Q & R: Christian? Muslim? Other?

Here’s the Q:

I have been following your works for several years now. I find that my understanding of Christianity and what it means to become a Christian has been thoroughly changed. In many ways it has been a liberating experience. But, I do have several questions that I’d like to ask of you.
First of all, let me tell a bit of my background so you would know where I’m coming from. I’ve been a Muslim for 21 years. And after that I became a Christian 15 years ago through an evangelical friend who shared with me. So my formative years as a Christian was influenced very much by conservative evangelicalism.
I live in [a country] where converts to Christianity from Islam face severe difficulties, to put it mildly. I have been discreetly trying to live out my faith as best as I could. I mean I don’t practise the Islamic rituals any more ever since I converted since I cannot do it in good conscience.

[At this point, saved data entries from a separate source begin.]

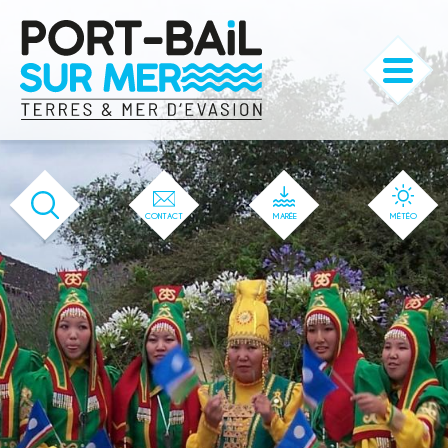
'166' / '1' / '166' / '166' / '166' / '166'
CONTACT
MARÉE
MÉTÉO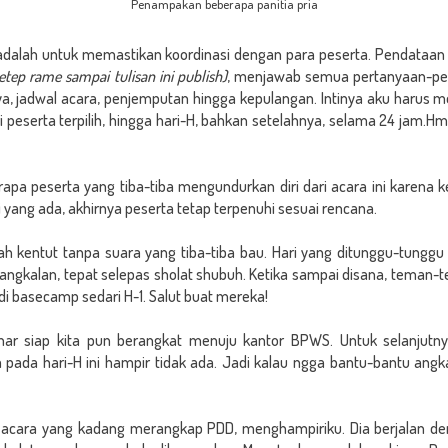
Penampakan beberapa panitia pria
u adalah untuk memastikan koordinasi dengan para peserta. Pendata
etep rame sampai tulisan ini publish)
, menjawab semua pertanyaan-per
a, jadwal acara, penjemputan hingga kepulangan. Intinya aku harus m
ri peserta terpilih, hingga hari-H, bahkan setelahnya, selama 24 jam.Hm
a peserta yang tiba-tiba mengundurkan diri dari acara ini karena
ang ada, akhirnya peserta tetap terpenuhi sesuai rencana.
ah kentut tanpa suara yang tiba-tiba bau. Hari yang ditunggu-tunggu 
angkalan, tepat selepas sholat shubuh. Ketika sampai disana, teman-te
 basecamp sedari H-1. Salut buat mereka!
ar siap kita pun berangkat menuju kantor BPWS. Untuk selanjutn
 pada hari-H ini hampir tidak ada. Jadi kalau ngga bantu-bantu angk
ie acara yang kadang merangkap PDD, menghampiriku. Dia berjalan d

Besides, I don’t believe in it anymore But I wasn’t able to go to church publicly too due to the dangers it could cause to the congregation. So I’m very much an underground person here.
I still do interact with some Muslim friends, but I would never tell them about my conversion because it’ll lead to violence. My parents knew about my conversion for years and they are accepting of it. Unfortunately all of my siblings have not accepted it. In fact it almost led to altercations since one of them stated as an ‘apostate’ I have no right to live and has made threats against me. As for my non-Muslims friends here, I would simply say this vague statement when asked about what I believe: I believe in God but not in religion.
I’ve read your writings on the importance of dialogues with Muslims. In many ways, I do agree with you. The thing is, I do wonder what is the role I can play in that, since most Muslims will consider me as a ‘traitor’ to my former beliefs. And I do tend sometimes take a hardline stance against Islam. However, looking at the big picture, I do agree with what you said about reaching out to the ‘others’, not just in the sense of trying to convert people. The thing is I don’t know any more where I fit in the bigger picture. In the sense that having to remain discreet and yet hoping to play my part. So, what’s your thoughts on that? I hope that I’m making sense with all my lengthy exposition.
I enjoyed your book ‘A New Kind of Christianity’ and I’m glad I’ve read it!

Here’s the R:
You’re asking a difficult and important question. It really is a question about religious identity – and that was the subject of my most recent book, Why Did Jesus, Moses, the Buddha, and Mohammed Cross the Road? I would be very interested in how you respond to that book – which builds on ‘A New Kind of Christianity’. Your complex religious identity means that you are in a position to have great empathy for others who don’t feel they fit in normal categories. Your comment – I believe in God but not religion – describes the feeling of growing numbers of people around the world for reasons I explore in the book. On a pastoral level, I would encourage you to keep your eyes and heart open for people who extend to you the kind of unconditional love that makes you feel safe and accepted as a human being, regardless of religious label. They might be Muslim, they might be Christian, they might be “secular” or “spiritual but not religious” – but they know something, and I think they are good people to get to know and share your experiences together. And I would urge you to make it your goal to extend that kind of love and acceptance to everyone – so they recognize you as a safe person who values them as God’s children, Jew or Gentile, bond or free, male or female (in the words of the apostle Paul).